If we collate our answers from the previous Puzzles it will make it easier to compare the robust estimates:
Estimated mean strength | |||
---|---|---|---|
Mean strength | |||
Raw score | 20% trimmed | 20% winsorized | |
JIG:SAW | 1229.61 | 1177.09 | 1186.11 |
Non-employee | 1264.88 | 1220.29 | 1226.97 |
Looking at the means based on the raw scores, we can see that there is not much difference between the mean strength of scientists in the JIG:SAW and non-employee groups; the non-employees were slightly stronger than the JIG:SAW employees, but not by very much. Looking at the 20% trimmed and 20% winsorized means, these robust estimates are smaller than the raw mean by about 40–45 units in the non-employee group, and smaller by about 40–50 units in the JIG:SAW group. In other words, the change in the mean is fairly similar in the two groups, and the differences between the groups have stayed fairly similar (raw mean difference = 35.27, trimmed mean difference = 43.2, winsorized mean difference = 40.67). (You might think that 35.27 is quite different to 43.2, and you’d be correct if the scale of measurement perhaps ranged from 0 to 50, but the strength scores range from 1000 to 2000, and in that context a difference of around 8 is not particularly startling.)
Puzzle 9
Log-transform the JIG:SAW data from Table 9.3 (in the book and reproduced in Puzzle 5).
To log transform the JIG:SAW data we need to take the natural log of each score. You can use software such as Excel, SPSS or R to do this for you. I used R to create this table.
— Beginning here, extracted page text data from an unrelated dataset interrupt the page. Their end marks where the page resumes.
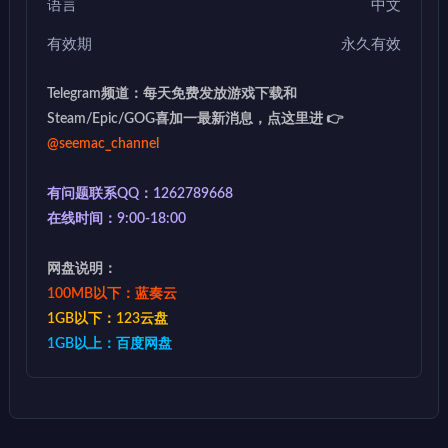
语言
中文
有效期
永久有效
Telegram频道：每天免费发放游戏下载和
Steam/Epic/GOG喜加一最新消息，点这里进 👉
@seemac_channel
有问题联系QQ：1262789668
在线时间：9:00-18:00
网盘说明：
100MB以下：蓝奏云
1GB以下：123云盘
1GB以上：百度网盘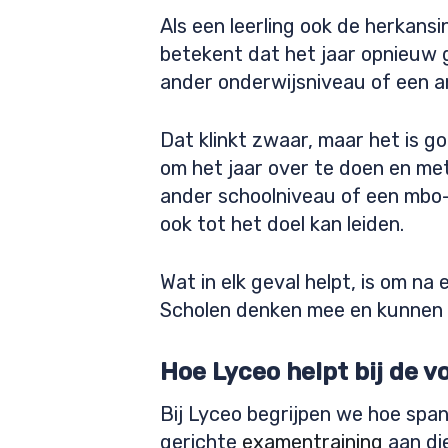
Als een leerling ook de herkansi
betekent dat het jaar opnieuw 
ander onderwijsniveau of een a
Dat klinkt zwaar, maar het is g
om het jaar over te doen en me
ander schoolniveau of een mbo-o
ook tot het doel kan leiden.
Wat in elk geval helpt, is om na
Scholen denken mee en kunnen 
Hoe Lyceo helpt bij de v
Bij Lyceo begrijpen we hoe span
gerichte
examentraining
aan die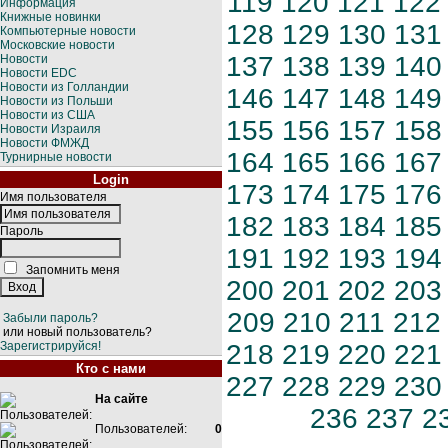
119
120
121
122
Информация
Книжные новинки
128
129
130
131
Компьютерные новости
Московские новости
137
138
139
140
Новости
Новости EDC
Новости из Голландии
146
147
148
149
Новости из Польши
Новости из США
155
156
157
158
Новости Израиля
Новости ФМЖД
164
165
166
167
Турнирные новости
Login
173
174
175
176
Имя пользователя
182
183
184
185
Пароль
191
192
193
194
Запомнить меня
200
201
202
203
209
210
211
212
Забыли пароль?
или новый пользователь?
Зарегистрируйся!
218
219
220
221
Кто с нами
227
228
229
230
На сайте
236
237
2
Пользователей:
0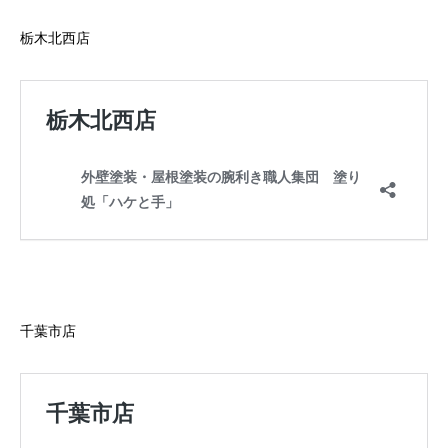
お問い合わせ
栃木北西店
千葉市店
Scores and their log transformations | |||
---|---|---|---|
ID | Strength score $x_i$ |
Nautural log $\ln{x_i}$ |
Log (base 10) $\log_{10}{x_i}$ |
4 | 1321 | 7.19 | 3.12 |
6 | 1153 | 7.05 | 3.06 |
9 | 1072 | 6.98 | 3.03 |
10 | 1218 | 7.10 | 3.09 |
11 | 1088 | 6.99 | 3.04 |
15 | 1373 | 7.22 | 3.14 |
19 | 1135 | 7.03 | 3.05 |
20 | 1055 | 6.96 | 3.02 |
21 | 1096 | 7.00 | 3.04 |
25 | 1007 | 6.91 | 3.00 |
26 | 1223 | 7.11 | 3.09 |
27 | 1291 | 7.16 | 3.11 |
28 | 1171 | 7.07 | 3.07 |
30 | 1101 | 7.00 | 3.04 |
32 | 2091 | 7.65 | 3.32 |
33 | 1308 | 7.18 | 3.12 |
34 | 1141 | 7.04 | 3.06 |
35 | 1433 | 7.27 | 3.16 |
36 | 1141 | 7.04 | 3.06 |
37 | 1212 | 7.10 | 3.08 |
39 | 1769 | 7.48 | 3.25 |
42 | 1071 | 6.98 | 3.03 |
45 | 1412 | 7.25 | 3.15 |
49 | 1214 | 7.10 | 3.08 |
50 | 1031 | 6.94 | 3.01 |
52 | 1209 | 7.10 | 3.08 |
57 | 1222 | 7.11 | 3.09 |
58 | 1241 | 7.12 | 3.09 |
59 | 1740 | 7.46 | 3.24 |
61 | 1367 | 7.22 | 3.14 |
63 | 1313 | 7.18 | 3.12 |
67 | 1208 | 7.10 | 3.08 |
70 | 1257 | 7.14 | 3.10 |
73 | 1376 | 7.23 | 3.14 |
76 | 1155 | 7.05 | 3.06 |
77 | 1065 | 6.97 | 3.03 |
79 | 1147 | 7.04 | 3.06 |
80 | 1166 | 7.06 | 3.07 |
81 | 1566 | 7.36 | 3.19 |
83 | 1436 | 7.27 | 3.16 |
Puzzle 10
Describe the process of bootstrapping.
Bootstrapping is a technique from which the sampling distribution of a statistic is estimated by taking repeated samples (with replacement) from the data set (in effect, treating the data as a population from which smaller samples are taken). The statistic of interest (e.g., the mean, or b coefficient) is calculated for each sample, from which the sampling distribution of the statistic is estimated. The standard error of the statistic is estimated as the standard deviation of the sampling distribution created from the bootstrap samples. From this process, confidence intervals and significance tests can be computed too.